Being in a divorced and remarried household can be very stressful at first, but this setting is still preferable to the other two. The divorce rate has been rising throughout history, but it truly peaked in the 1960s and 1980s (Cherlin, 2009, 7 & 97). Today, almost half of the children in America will experience their parents obtaining a divorce sometime during their school years (Pagini, 1997, 769), and about twenty-one percent of the children in America have all experienced exactly one divorce and one remarriage within their household (Cherlin, 2009, 20). However, once again, their parents are more likely to obtain a new partner after their divorce rather quickly (Cherlin, 2009, 18). One factor that contributes to this shortage of time between partners is the fact that after a divorce, the household becomes a single parent household with only one income. When they remarry, their new married partners bring another stable income into the household (Pagini, 1997, 770). Their new partners allow the parents to take time off of work so that they can spend more time with their children, and their new partners are also invested in spending time with the children because they are married into the family.

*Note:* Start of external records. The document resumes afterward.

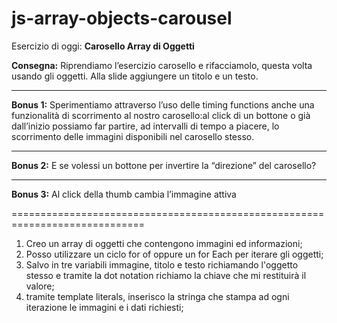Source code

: # js-array-objects-carousel

Esercizio di oggi: **Carosello Array di Oggetti**

**Consegna:**
Riprendiamo l’esercizio carosello e rifacciamolo, questa volta usando gli oggetti.
Alla slide aggiungere un titolo e un testo.
****
**Bonus 1:**
Sperimentiamo attraverso l’uso delle timing functions anche una funzionalità di scorrimento al nostro carosello:al click di un bottone o già dall’inizio possiamo far partire, ad intervalli di tempo a piacere, lo scorrimento delle immagini disponibili nel carosello stesso.
****
**Bonus 2:**
E se volessi un bottone per invertire la “direzione” del carosello?
****
**Bonus 3:**
Al click della thumb cambia l’immagine attiva

=============================================================================

1. Creo un array di oggetti che contengono immagini ed informazioni;
2. Posso utilizzare un ciclo for of oppure un for Each per iterare gli oggetti;
3. Salvo in tre variabili immagine, titolo e testo richiamando l'oggetto stesso e tramite la dot notation richiamo la chiave che mi restituirà il valore;
4. tramite template literals, inserisco la stringa che stampa ad ogni iterazione le immagini e i dati richiesti;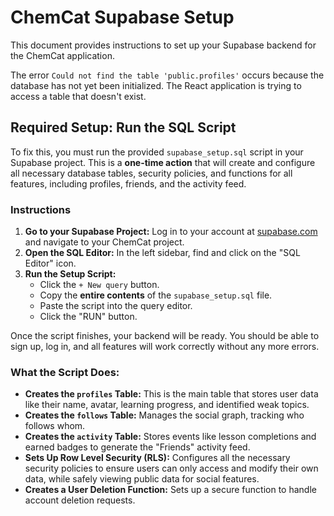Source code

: # ChemCat Supabase Setup

This document provides instructions to set up your Supabase backend for the ChemCat application.

The error `Could not find the table 'public.profiles'` occurs because the database has not yet been initialized. The React application is trying to access a table that doesn't exist.

## Required Setup: Run the SQL Script

To fix this, you must run the provided `supabase_setup.sql` script in your Supabase project. This is a **one-time action** that will create and configure all necessary database tables, security policies, and functions for all features, including profiles, friends, and the activity feed.

### Instructions

1.  **Go to your Supabase Project:** Log in to your account at [supabase.com](https://supabase.com) and navigate to your ChemCat project.
2.  **Open the SQL Editor:** In the left sidebar, find and click on the "SQL Editor" icon.
3.  **Run the Setup Script:**
    *   Click the `+ New query` button.
    *   Copy the **entire contents** of the `supabase_setup.sql` file.
    *   Paste the script into the query editor.
    *   Click the "RUN" button.

Once the script finishes, your backend will be ready. You should be able to sign up, log in, and all features will work correctly without any more errors.

### What the Script Does:

*   **Creates the `profiles` Table:** This is the main table that stores user data like their name, avatar, learning progress, and identified weak topics.
*   **Creates the `follows` Table:** Manages the social graph, tracking who follows whom.
*   **Creates the `activity` Table:** Stores events like lesson completions and earned badges to generate the "Friends" activity feed.
*   **Sets Up Row Level Security (RLS):** Configures all the necessary security policies to ensure users can only access and modify their own data, while safely viewing public data for social features.
*   **Creates a User Deletion Function:** Sets up a secure function to handle account deletion requests.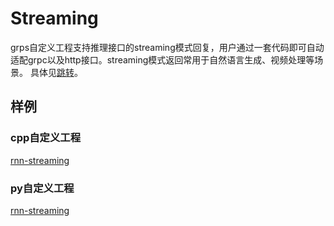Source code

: # Streaming

grps自定义工程支持推理接口的streaming模式回复，用户通过一套代码即可自动适配grpc以及http接口。streaming模式返回常用于自然语言生成、视频处理等场景。
具体见[跳转](./2_Interface.md#streaming模式)。

## 样例

### cpp自定义工程

[rnn-streaming](https://github.com/NetEase-Media/grps_examples/-/tree/master/cpp_examples/rnn-streaming)

### py自定义工程

[rnn-streaming](https://github.com/NetEase-Media/grps_examples/-/tree/master/py_examples/rnn-streaming)
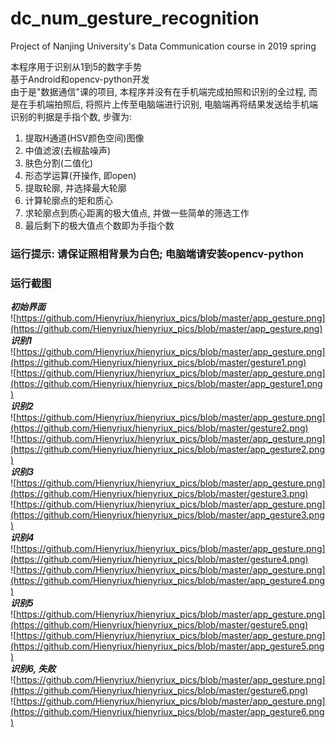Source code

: # dc_num_gesture_recognition
Project of Nanjing University's Data Communication course in 2019 spring

本程序用于识别从1到5的数字手势   
基于Android和opencv-python开发   
由于是"数据通信"课的项目, 本程序并没有在手机端完成拍照和识别的全过程, 而是在手机端拍照后, 将照片上传至电脑端进行识别, 电脑端再将结果发送给手机端   
识别的判据是手指个数, 步骤为:  
1. 提取H通道(HSV颜色空间)图像
2. 中值滤波(去椒盐噪声)
3. 肤色分割(二值化)
4. 形态学运算(开操作, 即open)
5. 提取轮廓, 并选择最大轮廓
6. 计算轮廓点的矩和质心
7. 求轮廓点到质心距离的极大值点, 并做一些简单的筛选工作
8. 最后剩下的极大值点个数即为手指个数

### 运行提示: 请保证照相背景为白色; 电脑端请安装opencv-python

### 运行截图
***初始界面***  
![https://github.com/Hienyriux/hienyriux_pics/blob/master/app_gesture.png](https://github.com/Hienyriux/hienyriux_pics/blob/master/app_gesture.png)  
***识别1***  
![https://github.com/Hienyriux/hienyriux_pics/blob/master/app_gesture.png](https://github.com/Hienyriux/hienyriux_pics/blob/master/gesture1.png)  
![https://github.com/Hienyriux/hienyriux_pics/blob/master/app_gesture.png](https://github.com/Hienyriux/hienyriux_pics/blob/master/app_gesture1.png)  
***识别2***  
![https://github.com/Hienyriux/hienyriux_pics/blob/master/app_gesture.png](https://github.com/Hienyriux/hienyriux_pics/blob/master/gesture2.png)  
![https://github.com/Hienyriux/hienyriux_pics/blob/master/app_gesture.png](https://github.com/Hienyriux/hienyriux_pics/blob/master/app_gesture2.png)  
***识别3***  
![https://github.com/Hienyriux/hienyriux_pics/blob/master/app_gesture.png](https://github.com/Hienyriux/hienyriux_pics/blob/master/gesture3.png)  
![https://github.com/Hienyriux/hienyriux_pics/blob/master/app_gesture.png](https://github.com/Hienyriux/hienyriux_pics/blob/master/app_gesture3.png)  
***识别4***  
![https://github.com/Hienyriux/hienyriux_pics/blob/master/app_gesture.png](https://github.com/Hienyriux/hienyriux_pics/blob/master/gesture4.png)  
![https://github.com/Hienyriux/hienyriux_pics/blob/master/app_gesture.png](https://github.com/Hienyriux/hienyriux_pics/blob/master/app_gesture4.png)  
***识别5***  
![https://github.com/Hienyriux/hienyriux_pics/blob/master/app_gesture.png](https://github.com/Hienyriux/hienyriux_pics/blob/master/gesture5.png)  
![https://github.com/Hienyriux/hienyriux_pics/blob/master/app_gesture.png](https://github.com/Hienyriux/hienyriux_pics/blob/master/app_gesture5.png)  
***识别6, 失败***  
![https://github.com/Hienyriux/hienyriux_pics/blob/master/app_gesture.png](https://github.com/Hienyriux/hienyriux_pics/blob/master/gesture6.png)  
![https://github.com/Hienyriux/hienyriux_pics/blob/master/app_gesture.png](https://github.com/Hienyriux/hienyriux_pics/blob/master/app_gesture6.png)  
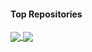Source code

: #### Top Repositories

<a href="https://github.com/ayusharyaneth">
  <img align="center" src="https://github-readme-stats.vercel.app/api/pin/?username=ayusharyaneth&repo=REPO_NAME&theme=buefy" />
</a>
<a href="https://github.com/ayusharyaneth">
  <img align="center" src="https://github-readme-stats.vercel.app/api/pin/?username=ayusharyaneth&repo=REPO_NAME&theme=buefy" />
</a>

<br />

There are some periods where the household experiences some negative reactions because they are all going through a stressful time of obtaining a divorce and then bringing in a new partner into the family. Some children experience a decline in academic achievement when their parents divorce after they are already in school (Pagini, 1997, 770). These children are also known to experience high levels of anxiety, high levels of hyperactivity, become somewhat physically aggressive, and have a little bit of oppositional behavior (Pagini, 1997, 773-774). However, after the initial stress period of learning how to get through the divorce and then getting used to another stepparent in the household, all of these symptoms decline over time and other positive symptoms such as trust, happiness, and caring appear (Pagini, 1997, 777). Therefore, unlike in a single family household or in a cohabiting household, children are better off living in a household where their parents have divorced and then remarried because they are less likely to have negative long-term lasting effects on their emotional development.

References

Burzumato, S. Class Notes: Fall 2015. Sociology of the Family. Print.

Cherlin, A. J. (2009) The Marriage-Go-Round. New York, NY: Vintage Books.

Giele, J. Z. (1995). Decline of the Family: Conservative, Liberal, and Feminist Views. Family in Transition, 17th ed., 54-74.

Goode, W. J. (1978). The Theoretical Importance of the Family. Families Past and Present, 15-26.

Maranto, R., & Crouch, M. (2014, April 21). Ignoring an Inequality Culprit: Single-Parent Families. The Wall Street Journal, p. A13.

Pagini, L., & Boulerice, B. (1997). Behavioural Development in Children of Divorce and Remarriage. Journal of Child Psychiatry & Allied Disciplines, 38 (7), 769-781.

Richards, L. N., & Schmiege, C. J. (1993). Problems and Strengths of Single-Parent Families: Implications for Practice and Policy. Family Relations, 42 (3), 277-285.